Copy out the material from the line with "collector number: 17100" up to and including its last line, changing "locality" to "place" wherever it occurs and leaving everything else as it is.
-- start of SOURCE DATA --
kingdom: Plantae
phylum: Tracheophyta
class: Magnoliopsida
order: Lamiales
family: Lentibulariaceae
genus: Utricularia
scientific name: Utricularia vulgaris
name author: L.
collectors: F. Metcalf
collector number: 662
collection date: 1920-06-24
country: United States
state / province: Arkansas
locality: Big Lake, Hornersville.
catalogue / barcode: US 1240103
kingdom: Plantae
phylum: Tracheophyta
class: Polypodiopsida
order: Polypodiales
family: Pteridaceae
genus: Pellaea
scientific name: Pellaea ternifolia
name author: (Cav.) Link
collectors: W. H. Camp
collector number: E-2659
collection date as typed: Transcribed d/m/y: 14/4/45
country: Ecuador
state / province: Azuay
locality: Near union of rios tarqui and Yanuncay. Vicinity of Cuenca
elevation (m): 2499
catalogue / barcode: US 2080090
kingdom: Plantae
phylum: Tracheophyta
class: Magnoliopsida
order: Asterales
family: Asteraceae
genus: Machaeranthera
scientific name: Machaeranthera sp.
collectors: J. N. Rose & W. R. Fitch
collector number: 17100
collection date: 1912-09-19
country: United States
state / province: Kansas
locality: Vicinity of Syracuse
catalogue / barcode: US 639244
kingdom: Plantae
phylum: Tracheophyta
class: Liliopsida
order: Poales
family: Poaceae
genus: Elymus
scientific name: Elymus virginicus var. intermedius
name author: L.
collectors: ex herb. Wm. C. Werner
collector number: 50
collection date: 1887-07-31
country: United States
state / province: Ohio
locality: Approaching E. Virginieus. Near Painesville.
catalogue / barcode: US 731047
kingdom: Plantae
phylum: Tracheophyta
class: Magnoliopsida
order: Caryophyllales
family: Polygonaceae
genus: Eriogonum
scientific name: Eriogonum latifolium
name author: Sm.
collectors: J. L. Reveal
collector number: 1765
-- end of SOURCE DATA --
ANSWER TO THIS TASK >>
collector number: 17100
collection date: 1912-09-19
country: United States
state / province: Kansas
place: Vicinity of Syracuse
catalogue / barcode: US 639244
kingdom: Plantae
phylum: Tracheophyta
class: Liliopsida
order: Poales
family: Poaceae
genus: Elymus
scientific name: Elymus virginicus var. intermedius
name author: L.
collectors: ex herb. Wm. C. Werner
collector number: 50
collection date: 1887-07-31
country: United States
state / province: Ohio
place: Approaching E. Virginieus. Near Painesville.
catalogue / barcode: US 731047
kingdom: Plantae
phylum: Tracheophyta
class: Magnoliopsida
order: Caryophyllales
family: Polygonaceae
genus: Eriogonum
scientific name: Eriogonum latifolium
name author: Sm.
collectors: J. L. Reveal
collector number: 1765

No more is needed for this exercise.